Suppose that you upload your data to a cluster of Snowball Edge devices. With all devices healthy, you have a read/write quorum for your cluster. If one or two nodes goes offline, you reduce the operational capacity of the cluster, but you can still read and write to the cluster.

Finally, if a third node goes offline and quorum is breached, the cluster is offline and the data in the cluster becomes unavailable. In this case, you might be able fix it, but the data could be permanently lost depending on the severity of the event. If it is a temporary external power event, and you can bring the three Snowball Edge devices back online and unlock all the nodes in the cluster, your data becomes available again.

Important

As soon as one cluster node is unhealthy or unrecoverable, contact AWS Support for a replacement device.

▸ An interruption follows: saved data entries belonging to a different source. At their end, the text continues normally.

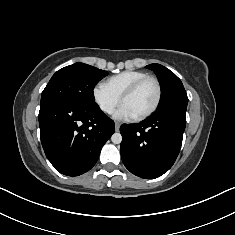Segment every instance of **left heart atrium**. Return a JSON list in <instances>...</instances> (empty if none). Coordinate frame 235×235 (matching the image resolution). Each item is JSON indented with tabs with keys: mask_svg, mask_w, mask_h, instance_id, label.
Listing matches in <instances>:
<instances>
[{
	"mask_svg": "<svg viewBox=\"0 0 235 235\" xmlns=\"http://www.w3.org/2000/svg\"><path fill=\"white\" fill-rule=\"evenodd\" d=\"M114 117L119 120H132L136 116L126 105L122 104L115 112Z\"/></svg>",
	"mask_w": 235,
	"mask_h": 235,
	"instance_id": "39dd6f15",
	"label": "left heart atrium"
}]
</instances>
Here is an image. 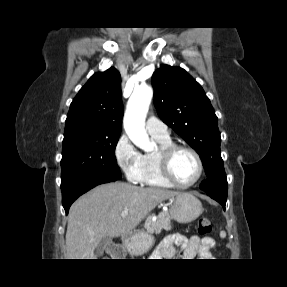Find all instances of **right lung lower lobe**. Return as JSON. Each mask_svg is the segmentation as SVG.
<instances>
[{
  "mask_svg": "<svg viewBox=\"0 0 287 287\" xmlns=\"http://www.w3.org/2000/svg\"><path fill=\"white\" fill-rule=\"evenodd\" d=\"M118 179L119 178H112L104 175H83L61 184L62 204L66 214L68 213L71 204L79 196L99 184L113 182Z\"/></svg>",
  "mask_w": 287,
  "mask_h": 287,
  "instance_id": "obj_1",
  "label": "right lung lower lobe"
}]
</instances>
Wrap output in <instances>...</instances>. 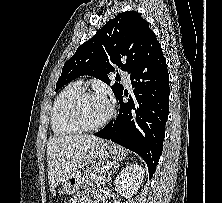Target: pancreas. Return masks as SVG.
I'll use <instances>...</instances> for the list:
<instances>
[{"instance_id":"obj_1","label":"pancreas","mask_w":222,"mask_h":203,"mask_svg":"<svg viewBox=\"0 0 222 203\" xmlns=\"http://www.w3.org/2000/svg\"><path fill=\"white\" fill-rule=\"evenodd\" d=\"M105 162L100 161L90 167L84 175L83 184L90 185L93 183H100L107 173L104 169Z\"/></svg>"}]
</instances>
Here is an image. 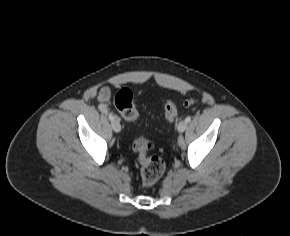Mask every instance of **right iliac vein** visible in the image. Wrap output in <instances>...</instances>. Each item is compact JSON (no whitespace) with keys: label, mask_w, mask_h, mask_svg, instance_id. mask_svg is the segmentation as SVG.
I'll return each instance as SVG.
<instances>
[{"label":"right iliac vein","mask_w":290,"mask_h":236,"mask_svg":"<svg viewBox=\"0 0 290 236\" xmlns=\"http://www.w3.org/2000/svg\"><path fill=\"white\" fill-rule=\"evenodd\" d=\"M112 128L117 133L121 131V125H120L118 120H113L112 121Z\"/></svg>","instance_id":"1"}]
</instances>
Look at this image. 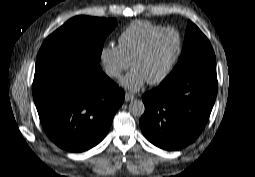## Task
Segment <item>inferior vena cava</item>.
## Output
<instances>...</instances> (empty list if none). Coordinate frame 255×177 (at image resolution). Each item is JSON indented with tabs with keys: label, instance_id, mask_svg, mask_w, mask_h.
I'll return each instance as SVG.
<instances>
[{
	"label": "inferior vena cava",
	"instance_id": "inferior-vena-cava-1",
	"mask_svg": "<svg viewBox=\"0 0 255 177\" xmlns=\"http://www.w3.org/2000/svg\"><path fill=\"white\" fill-rule=\"evenodd\" d=\"M106 74L109 76V77H117L119 76V72L117 70H114V69H108L106 70Z\"/></svg>",
	"mask_w": 255,
	"mask_h": 177
}]
</instances>
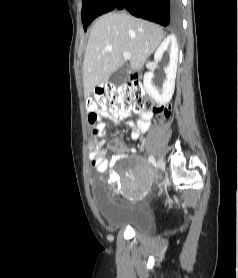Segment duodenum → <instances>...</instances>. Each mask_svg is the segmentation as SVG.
<instances>
[{"instance_id": "obj_1", "label": "duodenum", "mask_w": 238, "mask_h": 278, "mask_svg": "<svg viewBox=\"0 0 238 278\" xmlns=\"http://www.w3.org/2000/svg\"><path fill=\"white\" fill-rule=\"evenodd\" d=\"M136 77H137V75L133 74L131 78H132V80H134Z\"/></svg>"}]
</instances>
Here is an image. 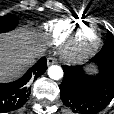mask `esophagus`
Segmentation results:
<instances>
[{
	"instance_id": "1",
	"label": "esophagus",
	"mask_w": 114,
	"mask_h": 114,
	"mask_svg": "<svg viewBox=\"0 0 114 114\" xmlns=\"http://www.w3.org/2000/svg\"><path fill=\"white\" fill-rule=\"evenodd\" d=\"M56 63H57V59L55 57L47 58V65L48 66H51V65L56 64Z\"/></svg>"
}]
</instances>
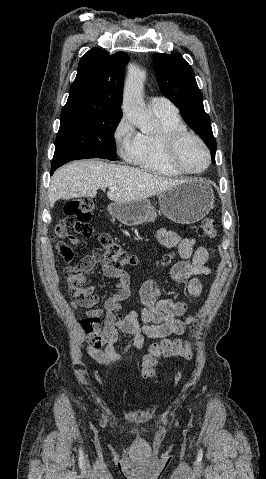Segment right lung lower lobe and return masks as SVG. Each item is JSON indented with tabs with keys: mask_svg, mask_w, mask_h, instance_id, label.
Here are the masks:
<instances>
[{
	"mask_svg": "<svg viewBox=\"0 0 266 479\" xmlns=\"http://www.w3.org/2000/svg\"><path fill=\"white\" fill-rule=\"evenodd\" d=\"M70 160L68 159H53L52 161V166H51V175L54 173V171L62 166L63 164L69 162Z\"/></svg>",
	"mask_w": 266,
	"mask_h": 479,
	"instance_id": "98d812e1",
	"label": "right lung lower lobe"
}]
</instances>
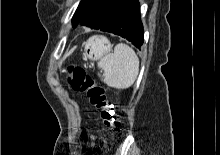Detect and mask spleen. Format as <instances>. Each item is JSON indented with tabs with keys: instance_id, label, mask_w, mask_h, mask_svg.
Masks as SVG:
<instances>
[{
	"instance_id": "3e777b00",
	"label": "spleen",
	"mask_w": 220,
	"mask_h": 155,
	"mask_svg": "<svg viewBox=\"0 0 220 155\" xmlns=\"http://www.w3.org/2000/svg\"><path fill=\"white\" fill-rule=\"evenodd\" d=\"M98 68L104 70L101 80L109 87L127 89L137 79L139 58L134 50L124 43L115 46L113 53L106 54L98 62Z\"/></svg>"
}]
</instances>
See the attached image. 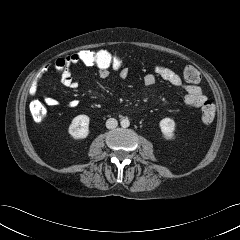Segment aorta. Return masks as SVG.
<instances>
[{
    "label": "aorta",
    "instance_id": "762f6f07",
    "mask_svg": "<svg viewBox=\"0 0 240 240\" xmlns=\"http://www.w3.org/2000/svg\"><path fill=\"white\" fill-rule=\"evenodd\" d=\"M120 125L122 128H127L130 126V121L127 118L121 120Z\"/></svg>",
    "mask_w": 240,
    "mask_h": 240
}]
</instances>
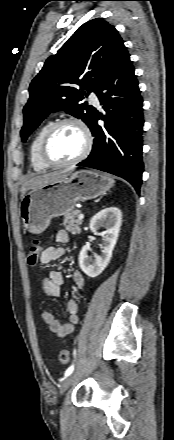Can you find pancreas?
I'll return each mask as SVG.
<instances>
[{"label":"pancreas","instance_id":"pancreas-1","mask_svg":"<svg viewBox=\"0 0 174 440\" xmlns=\"http://www.w3.org/2000/svg\"><path fill=\"white\" fill-rule=\"evenodd\" d=\"M79 214L80 210L74 209L64 217L63 226L72 234H78L81 231L80 225L82 224V221L78 219Z\"/></svg>","mask_w":174,"mask_h":440}]
</instances>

You can determine the quorum state of your cluster by determining your node's lock state and network reachability. The snowballEdge describe-cluster command reports back the lock and network reachability state for every node in an unlocked cluster. Ensuring that the devices in your cluster are healthy and connected is an administrative responsibility that you take on when you create the cluster job. For more information about the different client commands, see Commands for the Snowball Edge Client.

Considerations for Cluster Jobs for AWS Snowball Edge

Keep the following considerations in mind when planning to use a cluster of Snowball Edge devices:

  • We recommend that you have a redundant power supply to reduce potential performance and stability issues for your cluster.

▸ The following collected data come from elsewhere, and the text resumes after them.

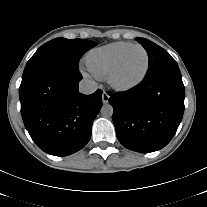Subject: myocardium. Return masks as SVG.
Listing matches in <instances>:
<instances>
[{
	"label": "myocardium",
	"instance_id": "f54148a6",
	"mask_svg": "<svg viewBox=\"0 0 207 207\" xmlns=\"http://www.w3.org/2000/svg\"><path fill=\"white\" fill-rule=\"evenodd\" d=\"M134 48H140L144 51L145 56H146L145 68H144L142 74L135 81L130 82V83H125V84L118 83L115 80L116 73L119 70L120 66L122 65L126 56ZM149 67H150V57H149V54H148L146 48L143 45H141L140 43H134V44L130 45L127 49H125L120 54V56L117 58V60L114 62L113 66L111 67L109 72L106 74V81L116 91H120V92L129 91V90L136 88L144 81V79L146 78V76L148 74Z\"/></svg>",
	"mask_w": 207,
	"mask_h": 207
}]
</instances>
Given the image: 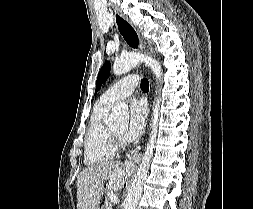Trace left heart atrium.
<instances>
[{"label": "left heart atrium", "instance_id": "39dd6f15", "mask_svg": "<svg viewBox=\"0 0 253 209\" xmlns=\"http://www.w3.org/2000/svg\"><path fill=\"white\" fill-rule=\"evenodd\" d=\"M146 117V105L142 101L134 100L130 105L129 122L122 133L125 141L132 142L141 135L145 126Z\"/></svg>", "mask_w": 253, "mask_h": 209}]
</instances>
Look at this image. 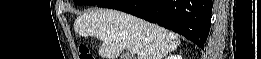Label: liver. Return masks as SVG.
<instances>
[{"mask_svg": "<svg viewBox=\"0 0 261 59\" xmlns=\"http://www.w3.org/2000/svg\"><path fill=\"white\" fill-rule=\"evenodd\" d=\"M74 30L81 36L102 40L98 54L118 59L123 50L138 48L137 58L163 59L180 45L174 33L140 18L112 9H94L80 15Z\"/></svg>", "mask_w": 261, "mask_h": 59, "instance_id": "obj_1", "label": "liver"}]
</instances>
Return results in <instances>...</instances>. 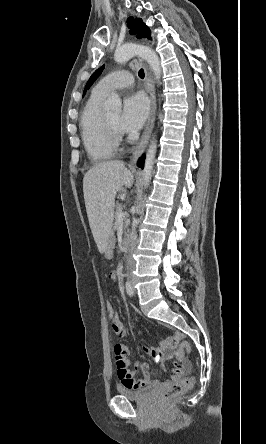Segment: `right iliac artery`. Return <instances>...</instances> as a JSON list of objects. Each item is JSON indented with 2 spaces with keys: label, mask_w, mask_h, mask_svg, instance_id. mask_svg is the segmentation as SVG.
Instances as JSON below:
<instances>
[{
  "label": "right iliac artery",
  "mask_w": 266,
  "mask_h": 444,
  "mask_svg": "<svg viewBox=\"0 0 266 444\" xmlns=\"http://www.w3.org/2000/svg\"><path fill=\"white\" fill-rule=\"evenodd\" d=\"M125 288H126V292H127V294H128L130 297H132L133 294H134V291H133V287L131 286V284H130L129 282H126Z\"/></svg>",
  "instance_id": "right-iliac-artery-1"
}]
</instances>
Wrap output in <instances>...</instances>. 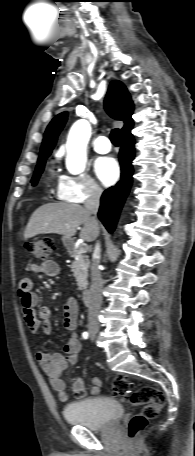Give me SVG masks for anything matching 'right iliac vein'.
Instances as JSON below:
<instances>
[{"label":"right iliac vein","mask_w":195,"mask_h":456,"mask_svg":"<svg viewBox=\"0 0 195 456\" xmlns=\"http://www.w3.org/2000/svg\"><path fill=\"white\" fill-rule=\"evenodd\" d=\"M89 332L91 335H95L98 332L97 327H90Z\"/></svg>","instance_id":"obj_1"}]
</instances>
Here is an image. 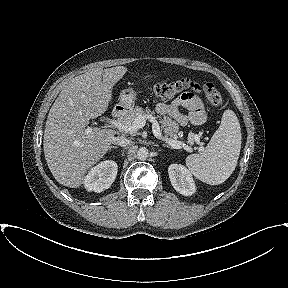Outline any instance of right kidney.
Returning a JSON list of instances; mask_svg holds the SVG:
<instances>
[{
	"mask_svg": "<svg viewBox=\"0 0 288 288\" xmlns=\"http://www.w3.org/2000/svg\"><path fill=\"white\" fill-rule=\"evenodd\" d=\"M118 171L117 163L106 160L93 167L84 179V187L88 191L100 193L108 189L114 182Z\"/></svg>",
	"mask_w": 288,
	"mask_h": 288,
	"instance_id": "ca27d5eb",
	"label": "right kidney"
}]
</instances>
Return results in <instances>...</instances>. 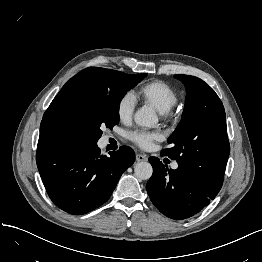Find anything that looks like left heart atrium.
I'll return each instance as SVG.
<instances>
[{"mask_svg":"<svg viewBox=\"0 0 262 262\" xmlns=\"http://www.w3.org/2000/svg\"><path fill=\"white\" fill-rule=\"evenodd\" d=\"M130 140L143 149L150 148L154 141L161 138L159 131L135 130L129 133Z\"/></svg>","mask_w":262,"mask_h":262,"instance_id":"left-heart-atrium-1","label":"left heart atrium"}]
</instances>
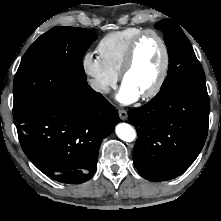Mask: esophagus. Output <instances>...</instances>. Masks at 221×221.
<instances>
[{"label": "esophagus", "instance_id": "1", "mask_svg": "<svg viewBox=\"0 0 221 221\" xmlns=\"http://www.w3.org/2000/svg\"><path fill=\"white\" fill-rule=\"evenodd\" d=\"M119 117L121 120H126L128 117V114L125 110H119Z\"/></svg>", "mask_w": 221, "mask_h": 221}]
</instances>
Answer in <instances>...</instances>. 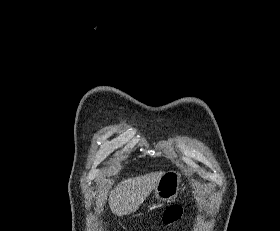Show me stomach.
<instances>
[{"mask_svg":"<svg viewBox=\"0 0 280 231\" xmlns=\"http://www.w3.org/2000/svg\"><path fill=\"white\" fill-rule=\"evenodd\" d=\"M181 181L182 173L180 171H166L154 187L155 197L161 201H175L181 189Z\"/></svg>","mask_w":280,"mask_h":231,"instance_id":"obj_1","label":"stomach"}]
</instances>
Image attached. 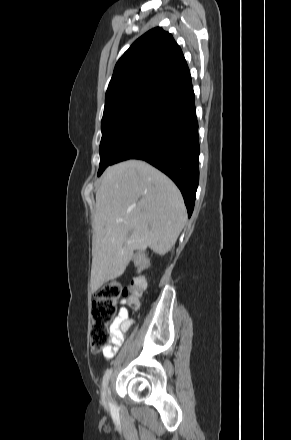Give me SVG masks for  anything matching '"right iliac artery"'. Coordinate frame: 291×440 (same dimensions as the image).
<instances>
[{
    "label": "right iliac artery",
    "instance_id": "right-iliac-artery-1",
    "mask_svg": "<svg viewBox=\"0 0 291 440\" xmlns=\"http://www.w3.org/2000/svg\"><path fill=\"white\" fill-rule=\"evenodd\" d=\"M111 373H112V369H107L105 374H104V376H103V382H102V387H103L102 401H103V404H104L105 407L107 406L106 405V401H105V397H106L105 388H106V386L108 384V381H109Z\"/></svg>",
    "mask_w": 291,
    "mask_h": 440
}]
</instances>
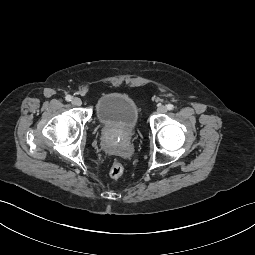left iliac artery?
<instances>
[{"label":"left iliac artery","mask_w":255,"mask_h":255,"mask_svg":"<svg viewBox=\"0 0 255 255\" xmlns=\"http://www.w3.org/2000/svg\"><path fill=\"white\" fill-rule=\"evenodd\" d=\"M173 108H174V106H173L172 104H168V105H167V109H168V110H173Z\"/></svg>","instance_id":"44dca946"}]
</instances>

  • Like standalone local storage and compute jobs, the data stored in a cluster can't be imported into Amazon S3 without ordering additional devices as a part of separate import jobs. If you order these devices, you can transfer the data from the cluster to the devices and import the data when you return the devices for the import jobs.

  • To get data onto a cluster from Amazon S3, create a separate export job and copy the data from the devices of the export job onto the cluster.

  • You can use the console, the AWS CLI, or AWS SDK to create a cluster job.

  • Cluster nodes have node IDs. A node ID is the same as the job ID for a device that you can get from the console, the AWS CLI, the AWS SDKs, or the Snowball Edge client. You can use node IDs to remove old nodes from clusters. You can get a list of node IDs by using the snowballEdge describe-device command on an unlocked device or the describe-cluster on an unlocked cluster.

  • The lifespan of a cluster is limited by the security certificate granted to the cluster devices when the cluster is provisioned.

  • When AWS receives a returned device that was part of a cluster, we perform a complete erasure of the device. This erasure follows the National Institute of Standards and Technology (NIST) 800-88 standards.